I don't claim to have a strong opinion like Andrej does about if Nat can be used as an arity. (I do however agree with him that a structure is better than using × if nothing more than readability.) To solve your stated Y problem (but with a structure), you can do it as follows.

structure Signature where
  (Op : Type)
  (arity: Op -> Nat)

def sigOp (Op: Type) := { s: Signature // s.Op = Op }

def arity {Op: Type} (op: Op) (s: sigOp Op): Nat :=
  let sign : Signature := s.val
  have h : sign.Op = Op := s.property
  sign.arity (h ▸ op)

Answer 3

My problem is that the type assertion a: A is not a proposition

This is indeed your problem, and it's not one that can be overcome. a : A is NOT a type in Lean or any other intensional, intrinsically typed theory, it's a judgment at the meta-level. So having a : A and A = B is not enough to express a : B, because the statement a : B is simply false.

This is because of the difference between propositional and definitional equality. The proof A = B is propositional equality: it's a type within Lean itself, and is based on what you can prove. However, a : A is based on definitional equality i.e syntactic equality up to normalization. So if a : A, then you have a : A' for any A' that is definitionally equal to A. But in general the two are not interchangable.

There are type theories where propositional and definitional equality are the same, these are called "extensional", and have a rule called "equality reflection that lets you exchange any two propositionally equal types in a judgment. But this makes type checking undecidable, as well as making it unsafe to normalize terms under binders.

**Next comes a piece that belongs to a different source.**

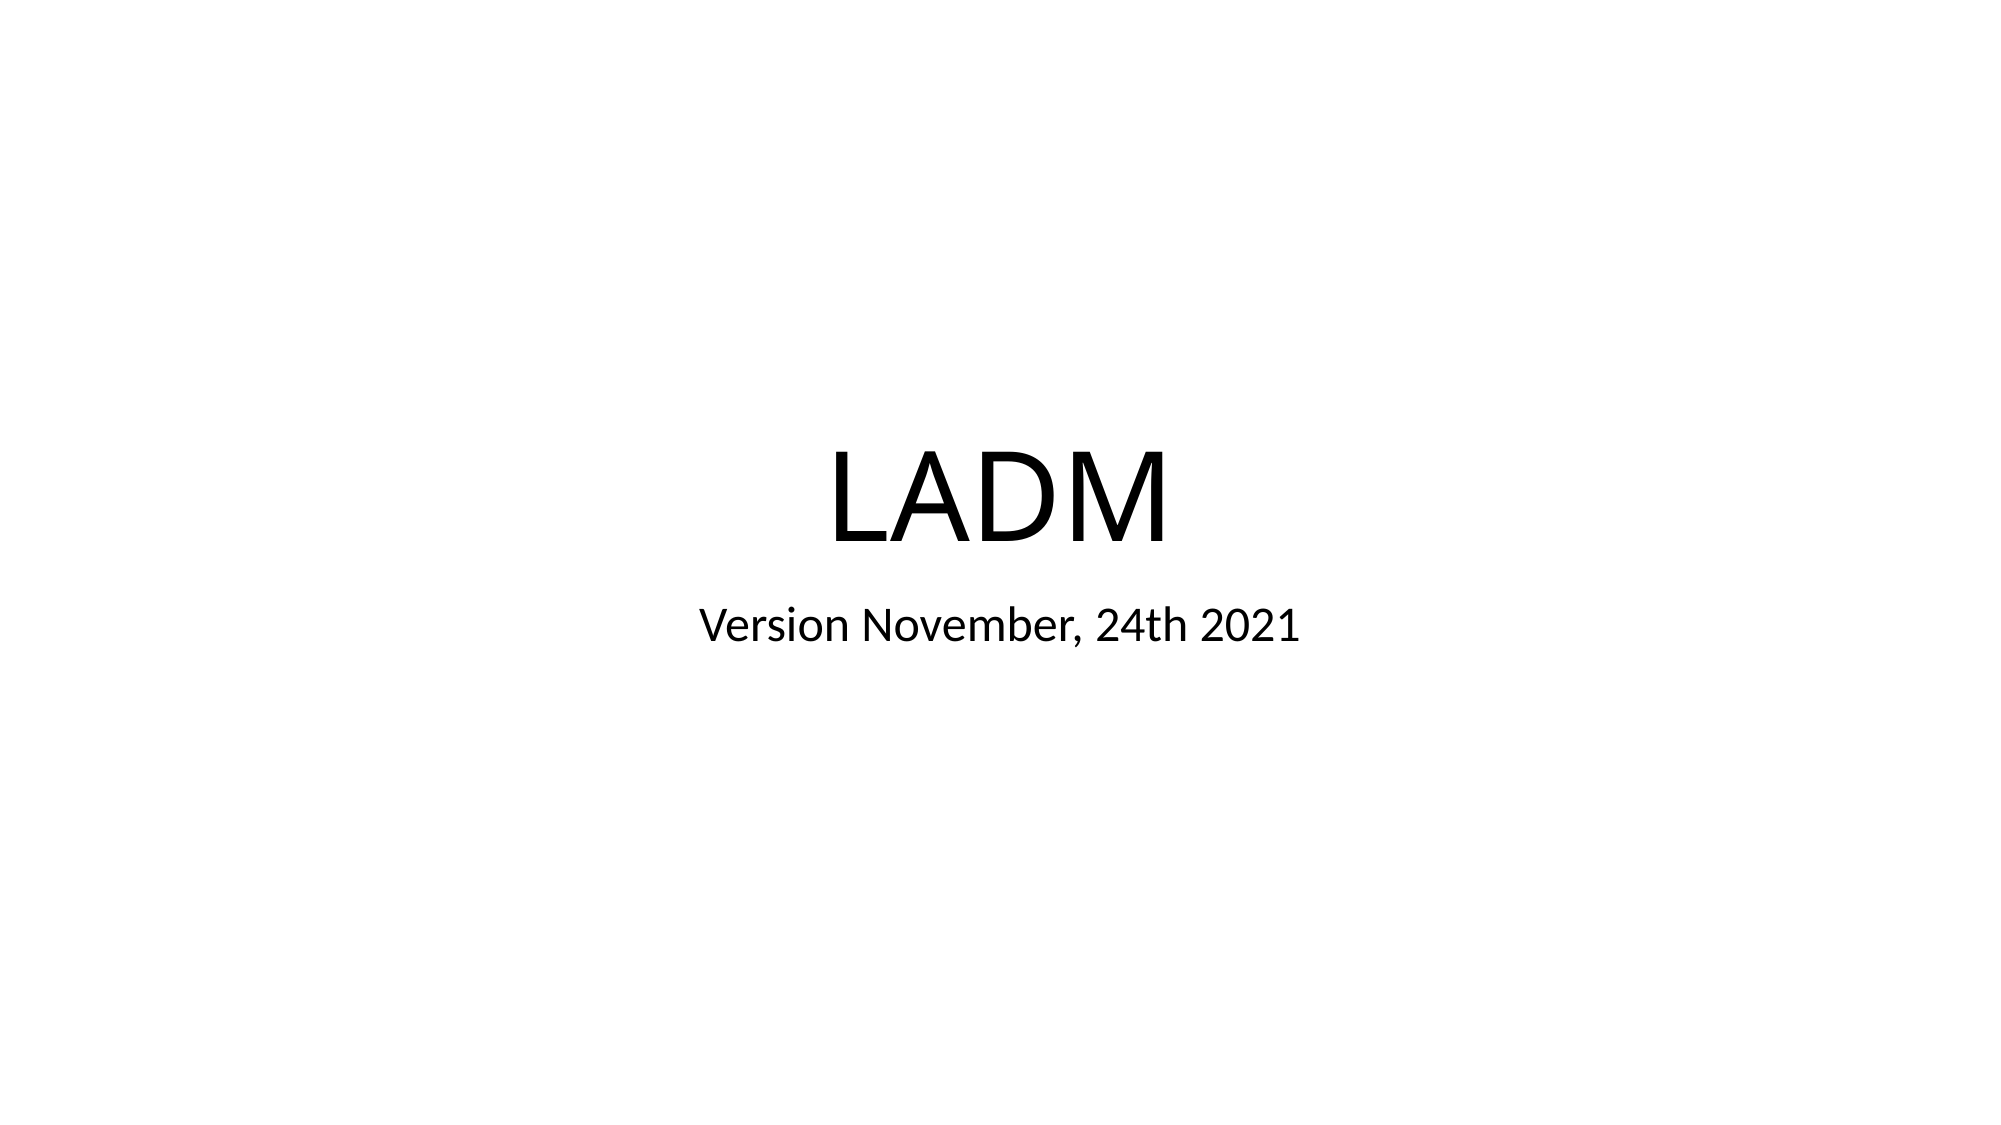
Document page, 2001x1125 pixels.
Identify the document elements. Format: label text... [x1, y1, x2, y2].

subtitle Version November, 24th 2021 [249, 590, 1750, 863]
title LADM [249, 184, 1750, 576]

Nuprl is the most famous proof assistant based on this notion, but I'm sure there are others.

As for the XY problem, I suspect subst is in fact what you want, or possibly the more general J rule (I'm not sure what lean calls it), which basically lets you pattern match on the equality and turn a P x x refl into a P x y pf whenever pf : x = y.